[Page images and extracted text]
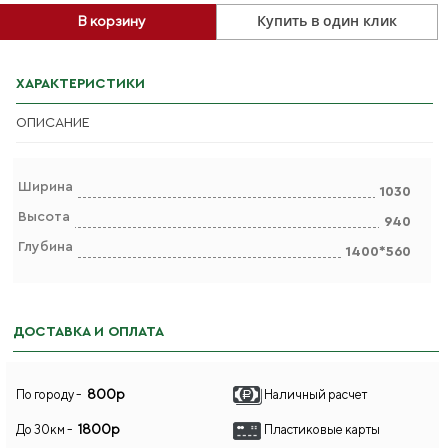
Купить в один клик
В корзину
ХАРАКТЕРИСТИКИ
ОПИСАНИЕ
Ширина
1030
Высота
940
Глубина
1400*560
ДОСТАВКА И ОПЛАТА
800р
По городу -
Наличный расчет
1800р
До 30км -
Пластиковые карты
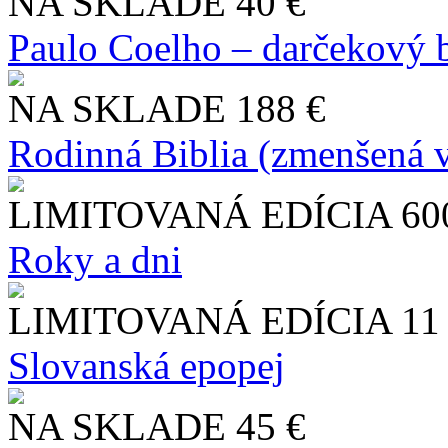
NA SKLADE
40 €
Paulo Coelho – darčekový 
NA SKLADE
188 €
Rodinná Biblia (zmenšená v
LIMITOVANÁ EDÍCIA
60
Roky a dni
LIMITOVANÁ EDÍCIA
11
Slo​vanská epopej
NA SKLADE
45 €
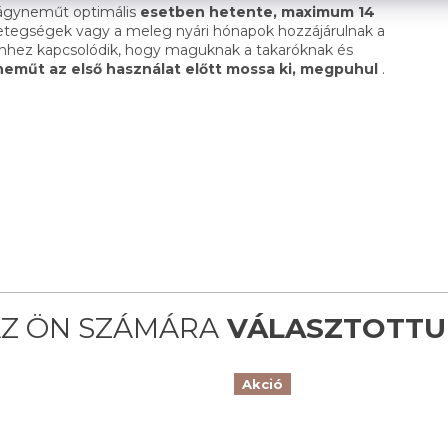
 ágyneműt optimális
esetben hetente, maximum 14
betegségek vagy a meleg nyári hónapok hozzájárulnak a
Ehhez kapcsolódik, hogy maguknak a takaróknak és
neműt az első használat előtt mossa ki, megpuhul
.
Akció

▶ **What is required**
Arrange every line of text from the records as a JSON list of strings, one string per line, with blank lines omitted. Do not include the pictures.

▶ **The completed task**
[
  "Купить в один клик",
  "В корзину",
  "ХАРАКТЕРИСТИКИ",
  "ОПИСАНИЕ",
  "Ширина",
  "1030",
  "Высота",
  "940",
  "Глубина",
  "1400*560",
  "ДОСТАВКА И ОПЛАТА",
  "800р",
  "По городу -",
  "Наличный расчет",
  "1800р",
  "До 30км -",
  "Пластиковые карты",
  "NA SKLADE",
  "40 €",
  "Paulo Coelho – darčekový ",
  "NA SKLADE",
  "188 €",
  "Rodinná Biblia (zmenšená v",
  "LIMITOVANÁ EDÍCIA",
  "60",
  "Roky a dni",
  "LIMITOVANÁ EDÍCIA",
  "11",
  "Slo​vanská epopej",
  "NA SKLADE",
  "45 €",
  " ágyneműt optimális",
  "esetben hetente, maximum 14",
  "betegségek vagy a meleg nyári hónapok hozzájárulnak a",
  "Ehhez kapcsolódik, hogy maguknak a takaróknak és",
  "neműt az első használat előtt mossa ki, megpuhul",
  ".",
  "Akció"
]